THE TASK
Answer these questions about the "Follow Me?" passage:
(a) How do modern translations render "Hither ye behind me"?
(b) By what means did Ignatius teach people to follow Jesus?
(c) What does Frank Laubach call the first and last duty of man?

DOCUMENT PASSAGE

Follow Me?

Hither ye behind me! Yep; that’s what Jesus said. Modern translations simply say, “Come follow me.” These words of Jesus were an imperative call to present and continuous action. One Greek Grammar says that Jesus was calling for long-term commitment; to habits suited to such a commitment; a commitment that would cultivate virtue leading to a certain lifestyle. Ignatius, working with this big kingdom idea, taught us to follow Jesus by finding God in all things. He and other spiritual masters knew that this meant we had to engage in practices of noticing, reflecting and discerning; learning to be steadily conscious of God, self and others.  Frank Laubach (Letters by a Modern Mystic), stands in this tradition. He writes that submission is the first and last duty of man; that we are learning to respond to God as a violin responds to the bow of the master.  He says this begins with listening, moves to surrender and finds it best fruit in a determined, resolved will to act with God. The question mark we’ve put at the end of Jesus’ imperative is both invitation and call to decisive action to take serious Jesus’ command to come follow me—and in so doing to find, in Laubach’s words, that every day is tingling with the joy of glorious discovery.

EXTRACTED DATA
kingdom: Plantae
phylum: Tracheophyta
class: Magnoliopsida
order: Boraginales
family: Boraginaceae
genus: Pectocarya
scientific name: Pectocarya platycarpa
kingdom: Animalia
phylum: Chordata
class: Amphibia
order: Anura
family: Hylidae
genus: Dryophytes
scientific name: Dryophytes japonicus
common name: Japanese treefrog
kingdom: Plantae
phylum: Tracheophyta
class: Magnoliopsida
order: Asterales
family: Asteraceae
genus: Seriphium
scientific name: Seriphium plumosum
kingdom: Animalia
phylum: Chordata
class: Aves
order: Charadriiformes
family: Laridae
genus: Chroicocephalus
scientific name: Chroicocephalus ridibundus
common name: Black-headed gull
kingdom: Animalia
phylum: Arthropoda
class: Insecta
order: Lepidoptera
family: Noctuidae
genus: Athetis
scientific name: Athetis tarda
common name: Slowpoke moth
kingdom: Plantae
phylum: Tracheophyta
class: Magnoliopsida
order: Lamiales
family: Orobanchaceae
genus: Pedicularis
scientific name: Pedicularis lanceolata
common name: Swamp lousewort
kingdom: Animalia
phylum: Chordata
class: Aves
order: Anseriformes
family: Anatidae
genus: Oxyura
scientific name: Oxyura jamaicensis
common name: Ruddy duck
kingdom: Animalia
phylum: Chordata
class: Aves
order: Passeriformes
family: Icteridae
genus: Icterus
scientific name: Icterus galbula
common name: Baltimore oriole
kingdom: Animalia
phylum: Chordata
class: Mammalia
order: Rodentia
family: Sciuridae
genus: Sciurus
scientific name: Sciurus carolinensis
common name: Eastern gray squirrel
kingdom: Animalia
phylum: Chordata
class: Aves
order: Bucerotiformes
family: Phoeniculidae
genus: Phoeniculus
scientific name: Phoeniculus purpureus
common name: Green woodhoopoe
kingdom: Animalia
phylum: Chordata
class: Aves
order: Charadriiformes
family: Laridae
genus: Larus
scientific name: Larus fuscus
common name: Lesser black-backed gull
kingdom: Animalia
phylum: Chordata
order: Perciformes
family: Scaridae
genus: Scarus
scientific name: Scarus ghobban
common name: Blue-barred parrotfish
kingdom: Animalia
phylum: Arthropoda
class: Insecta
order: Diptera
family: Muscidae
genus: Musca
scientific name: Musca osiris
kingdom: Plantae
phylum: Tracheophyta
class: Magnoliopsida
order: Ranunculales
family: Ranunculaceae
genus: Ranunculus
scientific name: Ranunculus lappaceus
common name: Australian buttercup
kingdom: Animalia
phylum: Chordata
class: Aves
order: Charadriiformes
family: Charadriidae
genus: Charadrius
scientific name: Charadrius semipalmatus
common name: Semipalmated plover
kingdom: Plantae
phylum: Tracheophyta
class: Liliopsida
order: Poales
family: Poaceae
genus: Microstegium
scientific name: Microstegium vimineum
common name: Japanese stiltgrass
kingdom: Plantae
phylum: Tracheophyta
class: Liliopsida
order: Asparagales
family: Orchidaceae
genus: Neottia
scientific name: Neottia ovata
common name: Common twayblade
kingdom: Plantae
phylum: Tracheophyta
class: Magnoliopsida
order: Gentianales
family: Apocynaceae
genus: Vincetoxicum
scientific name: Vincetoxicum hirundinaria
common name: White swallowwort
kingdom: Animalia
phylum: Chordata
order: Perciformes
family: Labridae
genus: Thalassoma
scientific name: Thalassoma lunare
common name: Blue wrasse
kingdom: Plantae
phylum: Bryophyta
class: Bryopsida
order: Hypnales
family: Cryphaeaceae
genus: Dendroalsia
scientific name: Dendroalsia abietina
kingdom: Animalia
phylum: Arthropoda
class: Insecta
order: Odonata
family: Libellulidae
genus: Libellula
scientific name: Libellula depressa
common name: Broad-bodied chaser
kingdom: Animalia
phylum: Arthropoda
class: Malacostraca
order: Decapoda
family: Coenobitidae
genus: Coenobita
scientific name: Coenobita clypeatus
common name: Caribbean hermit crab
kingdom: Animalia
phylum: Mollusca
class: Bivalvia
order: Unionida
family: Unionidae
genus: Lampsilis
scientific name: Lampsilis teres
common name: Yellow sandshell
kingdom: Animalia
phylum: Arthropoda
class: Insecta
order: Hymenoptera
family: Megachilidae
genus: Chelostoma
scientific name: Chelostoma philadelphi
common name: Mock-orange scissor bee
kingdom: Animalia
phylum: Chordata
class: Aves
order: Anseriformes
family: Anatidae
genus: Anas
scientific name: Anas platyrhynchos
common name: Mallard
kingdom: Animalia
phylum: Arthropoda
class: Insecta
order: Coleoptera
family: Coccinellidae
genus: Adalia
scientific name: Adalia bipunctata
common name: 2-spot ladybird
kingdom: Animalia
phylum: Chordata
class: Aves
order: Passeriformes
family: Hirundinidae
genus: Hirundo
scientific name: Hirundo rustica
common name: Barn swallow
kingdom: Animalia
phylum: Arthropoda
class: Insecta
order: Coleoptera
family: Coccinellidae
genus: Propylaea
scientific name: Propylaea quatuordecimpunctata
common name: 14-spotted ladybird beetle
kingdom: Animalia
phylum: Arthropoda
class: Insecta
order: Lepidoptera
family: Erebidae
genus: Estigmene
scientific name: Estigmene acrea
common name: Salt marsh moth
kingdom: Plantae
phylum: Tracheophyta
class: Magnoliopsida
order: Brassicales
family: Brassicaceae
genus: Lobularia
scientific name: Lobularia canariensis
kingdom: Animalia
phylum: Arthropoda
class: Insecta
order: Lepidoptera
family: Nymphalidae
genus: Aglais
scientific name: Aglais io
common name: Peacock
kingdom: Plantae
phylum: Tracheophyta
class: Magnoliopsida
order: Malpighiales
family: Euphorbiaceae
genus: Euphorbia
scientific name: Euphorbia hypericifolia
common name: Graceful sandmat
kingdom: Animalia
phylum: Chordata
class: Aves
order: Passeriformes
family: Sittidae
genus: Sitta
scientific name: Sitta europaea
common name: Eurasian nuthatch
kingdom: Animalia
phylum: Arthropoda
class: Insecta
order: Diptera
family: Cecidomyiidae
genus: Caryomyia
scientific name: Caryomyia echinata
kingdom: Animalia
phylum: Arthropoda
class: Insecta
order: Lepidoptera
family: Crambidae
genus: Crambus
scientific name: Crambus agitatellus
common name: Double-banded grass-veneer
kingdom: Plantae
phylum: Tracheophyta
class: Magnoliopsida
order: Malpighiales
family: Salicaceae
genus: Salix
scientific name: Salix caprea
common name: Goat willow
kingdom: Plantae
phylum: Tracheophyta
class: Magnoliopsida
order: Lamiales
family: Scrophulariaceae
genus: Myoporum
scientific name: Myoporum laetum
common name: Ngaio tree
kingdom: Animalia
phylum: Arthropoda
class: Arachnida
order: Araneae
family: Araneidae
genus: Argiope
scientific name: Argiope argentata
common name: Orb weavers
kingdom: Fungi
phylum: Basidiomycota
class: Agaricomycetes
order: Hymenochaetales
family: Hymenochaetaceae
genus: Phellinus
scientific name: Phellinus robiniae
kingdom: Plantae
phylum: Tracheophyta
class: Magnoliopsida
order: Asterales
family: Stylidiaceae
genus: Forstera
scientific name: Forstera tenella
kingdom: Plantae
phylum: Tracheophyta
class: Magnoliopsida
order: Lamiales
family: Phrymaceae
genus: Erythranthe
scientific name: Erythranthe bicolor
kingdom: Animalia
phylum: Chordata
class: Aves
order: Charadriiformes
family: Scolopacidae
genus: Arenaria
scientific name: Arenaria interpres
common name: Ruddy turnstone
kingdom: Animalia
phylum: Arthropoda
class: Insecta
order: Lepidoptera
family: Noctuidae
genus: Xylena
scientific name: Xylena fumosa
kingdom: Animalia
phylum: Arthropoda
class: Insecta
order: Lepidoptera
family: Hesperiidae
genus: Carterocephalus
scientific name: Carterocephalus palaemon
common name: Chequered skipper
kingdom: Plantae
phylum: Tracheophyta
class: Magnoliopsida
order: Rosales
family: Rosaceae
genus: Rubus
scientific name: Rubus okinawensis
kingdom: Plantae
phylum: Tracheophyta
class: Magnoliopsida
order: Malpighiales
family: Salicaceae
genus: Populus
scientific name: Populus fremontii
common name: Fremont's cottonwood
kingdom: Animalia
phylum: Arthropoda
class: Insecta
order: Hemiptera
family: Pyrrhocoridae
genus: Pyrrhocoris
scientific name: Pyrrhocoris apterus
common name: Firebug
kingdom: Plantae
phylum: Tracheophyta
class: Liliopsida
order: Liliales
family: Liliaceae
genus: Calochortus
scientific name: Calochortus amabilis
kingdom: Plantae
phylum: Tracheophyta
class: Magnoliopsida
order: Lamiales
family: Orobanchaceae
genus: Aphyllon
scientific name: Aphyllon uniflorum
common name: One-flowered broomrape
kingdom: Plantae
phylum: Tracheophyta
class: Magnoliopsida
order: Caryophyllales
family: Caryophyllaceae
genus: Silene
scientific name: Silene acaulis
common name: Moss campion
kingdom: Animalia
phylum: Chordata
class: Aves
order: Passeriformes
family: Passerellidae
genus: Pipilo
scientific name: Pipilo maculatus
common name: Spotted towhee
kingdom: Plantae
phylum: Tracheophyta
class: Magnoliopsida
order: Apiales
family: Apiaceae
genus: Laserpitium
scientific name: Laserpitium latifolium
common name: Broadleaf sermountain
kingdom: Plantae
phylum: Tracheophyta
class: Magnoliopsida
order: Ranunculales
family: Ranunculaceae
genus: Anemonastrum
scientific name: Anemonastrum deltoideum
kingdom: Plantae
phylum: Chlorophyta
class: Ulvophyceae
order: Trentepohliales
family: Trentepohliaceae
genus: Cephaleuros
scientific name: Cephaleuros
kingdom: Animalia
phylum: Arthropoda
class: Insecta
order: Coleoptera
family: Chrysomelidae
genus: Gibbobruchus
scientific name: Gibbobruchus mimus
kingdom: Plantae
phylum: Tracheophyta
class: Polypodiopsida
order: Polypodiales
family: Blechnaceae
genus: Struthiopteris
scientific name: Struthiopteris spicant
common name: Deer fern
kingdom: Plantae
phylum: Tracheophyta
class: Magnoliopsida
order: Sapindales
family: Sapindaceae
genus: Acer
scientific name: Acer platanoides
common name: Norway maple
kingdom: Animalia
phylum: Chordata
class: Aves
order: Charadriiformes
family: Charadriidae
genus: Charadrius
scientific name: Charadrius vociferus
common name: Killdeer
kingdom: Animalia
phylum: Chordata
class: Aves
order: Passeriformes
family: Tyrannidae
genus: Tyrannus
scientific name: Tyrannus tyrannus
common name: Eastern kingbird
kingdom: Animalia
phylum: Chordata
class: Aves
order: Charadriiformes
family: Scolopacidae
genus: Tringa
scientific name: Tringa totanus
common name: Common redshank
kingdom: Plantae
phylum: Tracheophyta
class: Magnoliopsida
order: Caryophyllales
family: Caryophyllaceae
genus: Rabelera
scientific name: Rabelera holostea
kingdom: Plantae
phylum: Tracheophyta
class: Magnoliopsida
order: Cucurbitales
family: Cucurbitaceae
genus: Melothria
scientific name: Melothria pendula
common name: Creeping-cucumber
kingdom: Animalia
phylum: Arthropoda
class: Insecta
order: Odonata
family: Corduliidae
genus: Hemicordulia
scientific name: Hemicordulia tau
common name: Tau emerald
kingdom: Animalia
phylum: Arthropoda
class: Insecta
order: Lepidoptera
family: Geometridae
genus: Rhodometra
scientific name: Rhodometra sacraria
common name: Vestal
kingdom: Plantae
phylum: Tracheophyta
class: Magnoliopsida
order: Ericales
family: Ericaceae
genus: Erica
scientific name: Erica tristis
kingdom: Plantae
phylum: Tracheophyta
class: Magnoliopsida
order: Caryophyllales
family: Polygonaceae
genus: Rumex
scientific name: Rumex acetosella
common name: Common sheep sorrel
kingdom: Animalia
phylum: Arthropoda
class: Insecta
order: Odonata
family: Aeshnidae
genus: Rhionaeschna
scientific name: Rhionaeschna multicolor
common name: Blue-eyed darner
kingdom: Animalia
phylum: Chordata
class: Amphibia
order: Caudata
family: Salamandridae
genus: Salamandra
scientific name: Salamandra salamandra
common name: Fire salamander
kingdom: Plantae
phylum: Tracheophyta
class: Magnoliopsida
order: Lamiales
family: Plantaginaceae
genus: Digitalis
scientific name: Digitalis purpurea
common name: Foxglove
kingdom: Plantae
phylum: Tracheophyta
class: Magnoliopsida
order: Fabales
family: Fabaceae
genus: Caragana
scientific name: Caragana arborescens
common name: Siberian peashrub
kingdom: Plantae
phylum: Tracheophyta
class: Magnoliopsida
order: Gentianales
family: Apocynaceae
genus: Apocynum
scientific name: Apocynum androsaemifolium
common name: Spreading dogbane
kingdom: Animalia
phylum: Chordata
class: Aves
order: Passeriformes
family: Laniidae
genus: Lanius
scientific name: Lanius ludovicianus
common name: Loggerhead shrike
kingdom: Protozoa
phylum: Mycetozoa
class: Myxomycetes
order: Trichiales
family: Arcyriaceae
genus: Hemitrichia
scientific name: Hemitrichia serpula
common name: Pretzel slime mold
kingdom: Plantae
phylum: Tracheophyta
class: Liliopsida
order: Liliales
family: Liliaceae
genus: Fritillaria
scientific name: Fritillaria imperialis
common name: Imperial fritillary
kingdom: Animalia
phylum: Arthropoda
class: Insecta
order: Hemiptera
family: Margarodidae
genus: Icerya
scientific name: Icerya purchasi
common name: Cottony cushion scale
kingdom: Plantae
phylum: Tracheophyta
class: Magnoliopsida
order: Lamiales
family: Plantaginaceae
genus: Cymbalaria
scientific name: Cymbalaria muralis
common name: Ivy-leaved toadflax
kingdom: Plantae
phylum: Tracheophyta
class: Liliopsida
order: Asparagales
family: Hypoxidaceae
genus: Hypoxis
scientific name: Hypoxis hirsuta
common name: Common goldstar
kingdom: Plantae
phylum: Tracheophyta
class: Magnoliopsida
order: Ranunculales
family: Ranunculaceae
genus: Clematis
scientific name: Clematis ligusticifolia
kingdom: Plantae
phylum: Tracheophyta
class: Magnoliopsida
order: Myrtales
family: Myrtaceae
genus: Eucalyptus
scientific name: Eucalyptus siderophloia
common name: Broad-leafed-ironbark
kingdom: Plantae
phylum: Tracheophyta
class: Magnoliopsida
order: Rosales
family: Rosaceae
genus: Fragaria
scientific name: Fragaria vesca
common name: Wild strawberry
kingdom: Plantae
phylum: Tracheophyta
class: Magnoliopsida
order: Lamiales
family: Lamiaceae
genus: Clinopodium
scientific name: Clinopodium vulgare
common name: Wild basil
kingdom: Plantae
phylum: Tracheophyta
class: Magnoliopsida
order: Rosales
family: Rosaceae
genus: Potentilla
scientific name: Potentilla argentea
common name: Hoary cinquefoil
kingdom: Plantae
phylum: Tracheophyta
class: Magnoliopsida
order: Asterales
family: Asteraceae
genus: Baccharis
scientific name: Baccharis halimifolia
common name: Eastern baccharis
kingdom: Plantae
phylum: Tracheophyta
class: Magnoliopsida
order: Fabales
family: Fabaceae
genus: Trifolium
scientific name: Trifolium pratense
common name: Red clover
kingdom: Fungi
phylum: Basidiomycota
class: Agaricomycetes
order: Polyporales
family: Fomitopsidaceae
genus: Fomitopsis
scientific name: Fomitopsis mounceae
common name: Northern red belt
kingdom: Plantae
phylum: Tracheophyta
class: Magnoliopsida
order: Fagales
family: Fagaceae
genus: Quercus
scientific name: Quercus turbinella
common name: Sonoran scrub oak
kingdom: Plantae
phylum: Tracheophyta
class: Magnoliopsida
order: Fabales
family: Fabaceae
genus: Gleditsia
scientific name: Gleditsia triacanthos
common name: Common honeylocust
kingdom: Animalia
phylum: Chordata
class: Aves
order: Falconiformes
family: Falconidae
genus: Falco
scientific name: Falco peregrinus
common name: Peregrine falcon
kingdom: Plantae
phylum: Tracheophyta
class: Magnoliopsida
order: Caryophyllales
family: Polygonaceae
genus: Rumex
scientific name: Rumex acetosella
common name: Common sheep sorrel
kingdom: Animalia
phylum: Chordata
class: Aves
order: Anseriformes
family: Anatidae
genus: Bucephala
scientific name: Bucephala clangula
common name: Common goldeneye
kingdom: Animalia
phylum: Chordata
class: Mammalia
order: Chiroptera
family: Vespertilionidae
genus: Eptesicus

EXERCISE RESPONSE
(a) "Come follow me."
(b) By finding God in all things.
(c) Submission.